I am an independent writer living in Los Angeles. I write Visual Art Reviews, General Cultural Essays, and Book Reviews.

Thursday, January 03, 2008

Thoughts on a Year of Books


2007 Books

The best book I read this year was Austerlitz by W.G. Sebald, a work that set the tone for my life this year as well as my literary wanderings. When engaging Sebald’s work, it is impossible to tell what is fabricated and what is not. Actually, Sebald’s main character Austerlitz seems more real to me than any of the non-fictional characters I read this year, his melancholy is real and significant, his memories more intense and present than my own. Sebald, the narrator, introduces us to Austerlitz, an historian of architecture who was displaced by World War II, and we follow his story as the narrator discovers it, all the while being presented with beautiful, enigmatic uncaptioned photographs in the text. We find a torn, devastated Europe still capable of bringing forth moments of sublime transcendence.

========

◆ USING THE INFORMATION:
A. In the year-in-books post, what is Austerlitz's profession?
B. Do these statements agree with the year-in-books post? (i) The writer lives in Los Angeles. (ii) The photographs in Austerlitz carry captions. (iii) Austerlitz was displaced by World War II. For each, answer yes or no and quote the words of the post that decide it.

◆ GIVEN INFORMATION:

========

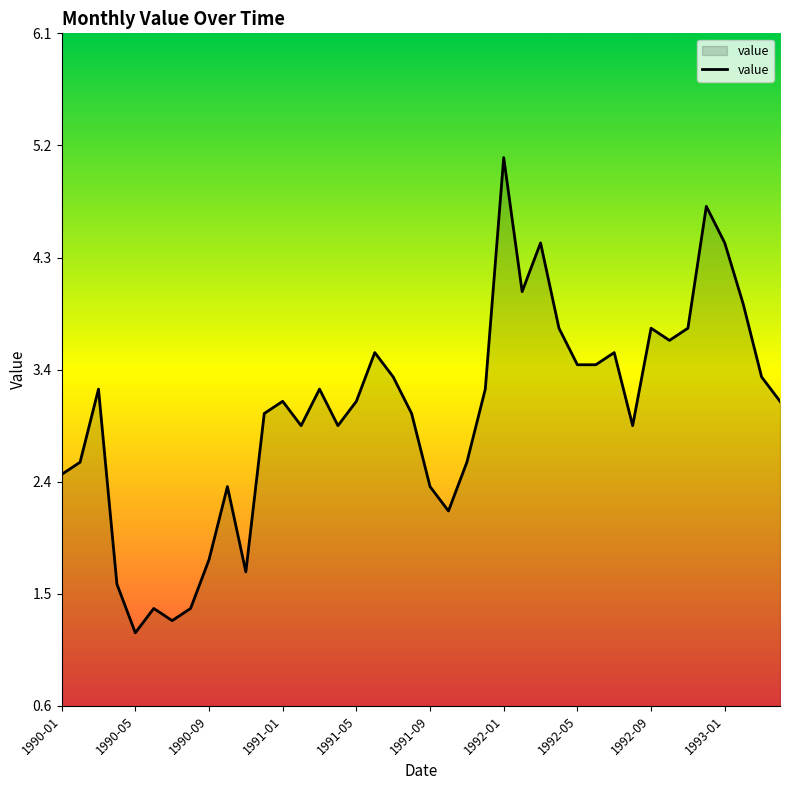

What is the greatest value displayed?

5.1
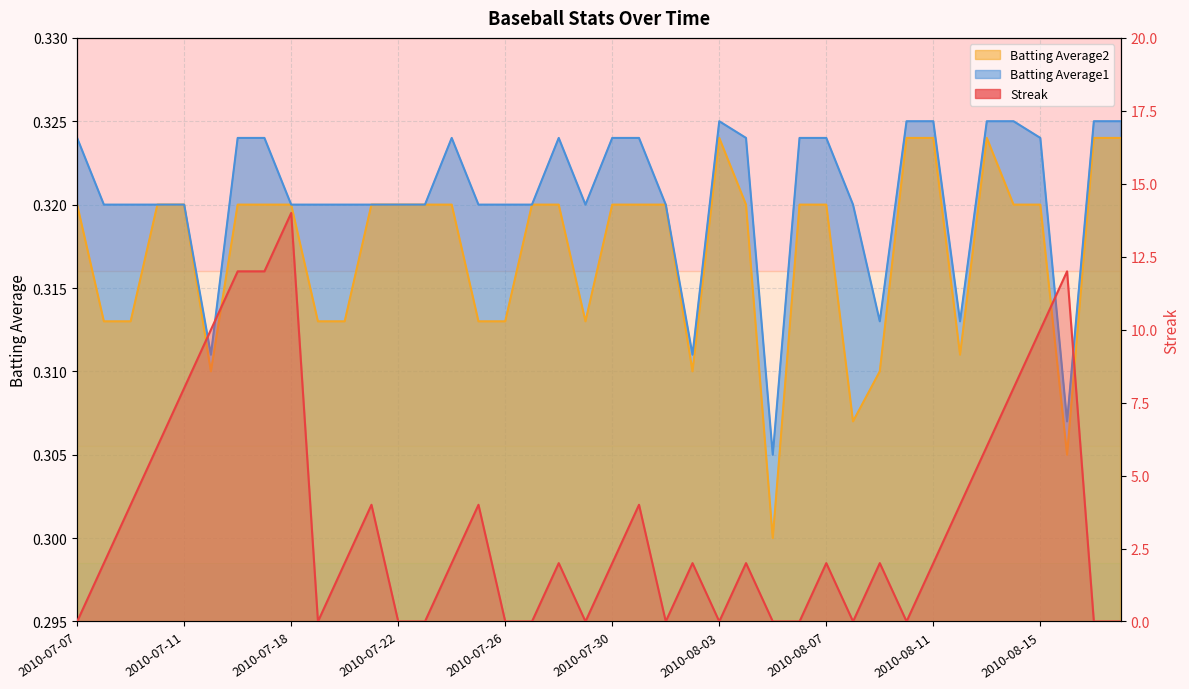

Between 2010-07-21 and 2010-07-15, which is larger?

2010-07-15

========

◆ SOLUTIONS:
A. He is a historian of architecture.

B.
(i) Yes: "I am an independent writer living in Los Angeles."
(ii) No: "beautiful, enigmatic uncaptioned photographs"
(iii) Yes: "an historian of architecture who was displaced by World War II"